2.1.2.3 Pentingnya Keaktifan Belajar

Pada hakikatnya keaktifan belajar terjadi dan terdapat pada semua perbuatan belajar, tetapi kadarnya yang berbeda-beda tergantung pada jenis kegiatannya, materi yang dipelajari dan tujuan yang hendak dicapai (Hamalik, 2003). Pentingnya keaktifan belajar siswa yaitu untuk melatih siswa menyampaikan gagasan secara individu maupun berkelompok. Menurut Hakim (2013:1), mengemukakan pentinya keaktifan siswa dalam proses pembelajaran menyebabkan interaksi yang tinggi antara guru dengan siswa ataupun dengan siswa itu sendiri. Hal ini mengakibatkan suasana kelas menjadi menyenangkan, dimana masing-masing siswa dapat melibatkan kemampuannya semaksimal mungkin.

Melibatkan siswa secara aktif dalam pembelajaran IPA sangat penting, karena dalam IPA banyak kegiatan pemecahan masalah yang menuntut kreativitas siswa aktif. Siswa sebagai subyek didik adalah yang merencanakan dan ia sendiri yang melaksanakan belajar. Untuk menarik keterlibatan siswa dalam pembelajaran guru harus membangun hubungan baik yaitu dengan menjalin rasa simpati dan saling pengertian.
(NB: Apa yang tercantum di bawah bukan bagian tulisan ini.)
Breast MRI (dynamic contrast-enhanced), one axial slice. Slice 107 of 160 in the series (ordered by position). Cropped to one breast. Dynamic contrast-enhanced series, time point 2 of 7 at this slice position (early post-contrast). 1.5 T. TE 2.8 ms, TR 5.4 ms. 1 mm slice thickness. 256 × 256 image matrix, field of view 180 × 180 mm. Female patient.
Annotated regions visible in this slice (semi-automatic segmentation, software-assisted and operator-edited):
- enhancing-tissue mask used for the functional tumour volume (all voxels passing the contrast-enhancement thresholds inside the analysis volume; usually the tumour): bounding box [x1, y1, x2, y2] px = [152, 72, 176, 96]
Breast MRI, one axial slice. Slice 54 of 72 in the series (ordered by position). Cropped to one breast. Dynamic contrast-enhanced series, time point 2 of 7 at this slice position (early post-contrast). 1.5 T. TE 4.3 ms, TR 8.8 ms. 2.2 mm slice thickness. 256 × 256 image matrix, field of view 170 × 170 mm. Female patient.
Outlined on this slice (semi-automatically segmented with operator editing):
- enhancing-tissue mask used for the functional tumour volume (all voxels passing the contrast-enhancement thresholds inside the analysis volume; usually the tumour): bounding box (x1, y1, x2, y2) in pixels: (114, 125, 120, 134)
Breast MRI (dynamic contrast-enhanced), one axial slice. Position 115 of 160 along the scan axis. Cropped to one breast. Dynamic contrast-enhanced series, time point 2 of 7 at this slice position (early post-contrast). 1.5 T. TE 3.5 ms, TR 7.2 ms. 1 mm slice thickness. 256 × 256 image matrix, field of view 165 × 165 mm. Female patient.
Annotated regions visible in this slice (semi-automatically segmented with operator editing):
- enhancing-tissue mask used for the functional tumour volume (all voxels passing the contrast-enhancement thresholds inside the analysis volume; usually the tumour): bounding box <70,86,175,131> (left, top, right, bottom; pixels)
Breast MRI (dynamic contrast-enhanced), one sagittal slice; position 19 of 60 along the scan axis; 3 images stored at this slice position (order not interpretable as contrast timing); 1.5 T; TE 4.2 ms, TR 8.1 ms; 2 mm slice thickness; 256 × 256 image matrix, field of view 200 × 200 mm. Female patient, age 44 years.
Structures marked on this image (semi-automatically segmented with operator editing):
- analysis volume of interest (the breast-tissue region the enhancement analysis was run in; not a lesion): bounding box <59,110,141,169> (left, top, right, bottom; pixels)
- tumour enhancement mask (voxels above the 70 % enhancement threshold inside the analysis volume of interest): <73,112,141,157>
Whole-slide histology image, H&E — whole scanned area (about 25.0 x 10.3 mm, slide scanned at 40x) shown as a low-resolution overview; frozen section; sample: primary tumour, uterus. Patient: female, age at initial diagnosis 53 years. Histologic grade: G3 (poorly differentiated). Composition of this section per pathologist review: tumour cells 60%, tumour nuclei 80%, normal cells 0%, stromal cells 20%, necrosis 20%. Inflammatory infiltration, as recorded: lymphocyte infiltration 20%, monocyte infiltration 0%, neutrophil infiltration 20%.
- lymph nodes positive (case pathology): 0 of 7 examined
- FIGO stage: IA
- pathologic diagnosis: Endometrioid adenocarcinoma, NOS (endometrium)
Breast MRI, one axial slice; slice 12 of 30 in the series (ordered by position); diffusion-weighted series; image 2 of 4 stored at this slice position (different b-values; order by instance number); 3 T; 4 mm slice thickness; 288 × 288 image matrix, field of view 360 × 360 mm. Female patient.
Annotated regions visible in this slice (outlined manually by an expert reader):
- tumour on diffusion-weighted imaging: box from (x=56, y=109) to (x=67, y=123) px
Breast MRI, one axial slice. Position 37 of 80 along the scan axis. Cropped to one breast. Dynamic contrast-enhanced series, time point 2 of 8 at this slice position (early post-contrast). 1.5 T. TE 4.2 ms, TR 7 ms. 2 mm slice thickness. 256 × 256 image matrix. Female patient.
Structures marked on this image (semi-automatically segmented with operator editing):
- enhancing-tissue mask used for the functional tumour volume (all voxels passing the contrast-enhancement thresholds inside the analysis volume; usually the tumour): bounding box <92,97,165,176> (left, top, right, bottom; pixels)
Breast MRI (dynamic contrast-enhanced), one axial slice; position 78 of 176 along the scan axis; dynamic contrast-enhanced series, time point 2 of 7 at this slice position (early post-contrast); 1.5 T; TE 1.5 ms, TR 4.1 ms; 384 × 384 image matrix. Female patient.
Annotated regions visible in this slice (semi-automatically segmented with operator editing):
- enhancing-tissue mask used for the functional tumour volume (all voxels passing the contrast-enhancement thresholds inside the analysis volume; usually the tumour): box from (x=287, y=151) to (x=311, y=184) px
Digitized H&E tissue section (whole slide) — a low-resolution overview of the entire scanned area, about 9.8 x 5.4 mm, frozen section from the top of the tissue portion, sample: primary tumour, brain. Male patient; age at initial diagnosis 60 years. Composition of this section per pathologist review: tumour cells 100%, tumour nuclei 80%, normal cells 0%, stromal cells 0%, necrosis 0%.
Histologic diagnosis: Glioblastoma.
2.1.2.4 Pengukuran Keaktifan

Keaktifan dalam proses belajar mengajar dapat diukur menggunakan observasi atau pengamatan. Untuk mengukur keaktifan siswa dalam proses belajar mengajar, Sudjana (2012:84) mengemukakan:

Observasi atau pengamatan sebagai alat penilaian yang digunakan untuk mengukur tingkah laku individu ataupun proses terjadinya suatu kegiatan yang dapat diamati, baik dalam situasi yang sebenarnya maupun dalam

(8)

situasi buatan. Dengan kata lain observasi dapat mengukur atau menilai hasil dan proses belajar. Melalui pengamatan dapat diketahui bagaimana sikap dan perilaku siswa, kegiatan yang dilakukannya, tingkat partisipasi dalam suatu kegiatan, keaktifan bahkan hasil yang diperoleh dari kegiatannya.

Berdasarkan uraian diatas untuk mengukur keaktifan siswa dapat dilakukan dengan cara obervasi atau pengamatan. Dalam proses belajar mengajar, guru yang dalam hal ini bertindak sebagai pengamat, harus benar-benar memperhatikan setiap kegiatan yang dilakukan oleh siswa. Melalui kegiatan ini, guru akan dapat menilai keaktifan siswa dalam proses pembelajaran.

2.1.3 Belajar dan Hasil Belajar

2.1.3.1 Pengertian Belajar dan Hasil Belajar

Belajar menurut Slameto (2010:2) adalah suatu proses usaha yang dilakukan seseorang untuk memperoleh suatu perubahan tingkah laku yang baru secara keseluruhan, sebagian hasil pengamatannya sendiri dalam intreraksi dengan lingkungannya.

Berdasarkan pengertian secara psikologis, Slameto (2010:2) belajar merupakan suatu proses perubahan yaitu perubahan tingkah laku sebagai hasil dari interaksi dengan lingkungannya dalam memenuhi kebutuhan hidupnya. Perubahan-perubahan tersebut akan nyata dalam seluruh aspek tingkah laku. Gredler (Aunurrahman, 2010:38) belajar adalah proses orang memperoleh berbagai kecakapan ketrampilan, dan sikap. Kemampuan orang untuk belajar menjadi ciri penting yang membedakan jenisnya dari jenis-jenis mahluk yang lain.

Dari beberapa pendapat di atas dapat disimpulkan bahwa belajar adalah suatu proses perubahan segala aspek dalam diri manusia yang tampak dalam perubahan tingkah laku seperti kebiasaan, pengetahuan, sikap, ketrampilan, dan daya pikir.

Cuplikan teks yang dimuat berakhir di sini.